The cyclotomic units satisfy distribution relations. Let a be an element of Q/Z prime to p and let g_a denote exp(2πia)−1. Then for a≠ 0 we have^[5]

\prod_{p b=a} g_b = g_a \ .

Universal distribution

We consider the distributions on Z with values in some abelian group V and seek the "universal" or most general distribution possible.

Stickelberger distributions

Let h be an ordinary distribution on Q/Z taking values in a field F. Let G(N) denote the multiplicative group of Z/N‌Z, and for any function f on G(N) we extend f to a function on Z/N‌Z by taking f to be zero off G(N). Define an element of the group algebra F[G(N)] by

g_N(r) = \frac{1}{|G(N)|} \sum_{a \in G(N)} h\left({\left\langle{\frac{ra}{N}}\right\rangle}\right) \sigma_a^{-1} \ .

The group algebras form a projective system with limit X. Then the functions g_N form a distribution on Q/Z with values in X, the Stickelberger distribution associated with h.

p-adic measures

Consider the special case when the value group V of a distribution φ on X takes values in a local field K, finite over Q_p, or more generally, in a finite-dimensional p-adic Banach space W over K, with valuation |·|. We call φ a measure if |φ| is bounded on compact open subsets of X.^[6] Let D be the ring of integers of K and L a lattice in W, that is, a free D-submodule of W with K⊗L = W. Up to scaling a measure may be taken to have values in L.

Hecke operators and measures

Let D be a fixed integer prime to p and consider Z_D, the limit of the system Z/pⁿD. Consider any eigenfunction of the Hecke operator T^p with eigenvalue λ_p prime to p. We describe a procedure for deriving a measure of Z_D.

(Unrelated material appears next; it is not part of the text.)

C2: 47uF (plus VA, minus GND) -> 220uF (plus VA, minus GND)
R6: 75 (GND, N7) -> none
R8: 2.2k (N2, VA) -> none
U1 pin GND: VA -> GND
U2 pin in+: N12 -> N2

Fix an integer N prime to p and to D. Let F be the D-module of all functions on rational numbers with denominator coprime to N. For any prime l not dividing N we define the Hecke operator T_l by

(T_l f)\left(\frac a b\right) = f\left(\frac{la}{b}\right) + \sum_{k=0}^{l-1} f\left({\frac{a+kb}{lb}}\right) - \sum_{k=0}^{l-1} f\left(\frac k l \right) \ .

Let f be an eigenfunction for T_p with eigenvalue λ_p in D. The quadratic equation X² − λ_pX + p = 0 has roots π₁, π₂ with π₁ a unit and π₂ divisible by p. Define a sequence a₀ = 2, a₁ = π₁+π₂ = λ_p and

a_{k+2} = \lambda_p a_{k+1} - p a_k \ ,

so that

a_k = \pi_1^k + \pi_2^k \ .

References

↑ Kubert & Lang (1981) p.1
↑ Lang (1990) p.53
↑ Mazur & Swinnerton-Dyer (1972) p. 36
↑ Lang (1990) p.36
↑ Lang (1990) p.157
↑ Mazur & Swinnerton-Dyer (1974) p.37

Kubert, Daniel S.; Lang, Serge (1981). Modular Units. Grundlehren der Mathematischen Wissenschaften 244. Springer-Verlag. ISBN 0-387-90517-0. Zbl 0492.12002.
Lang, Serge (1990). Cyclotomic Fields I and II. Graduate Texts in Mathematics 121 (second combined ed.). Springer Verlag. ISBN 3-540-96671-4. Zbl 0704.11038.
Mazur, B.; Swinnerton-Dyer, P. (1974). "Arithmetic of Weil curves". Inventiones Mathematicae 25: 1–61. doi:10.1007/BF01389997. Zbl 0281.14016.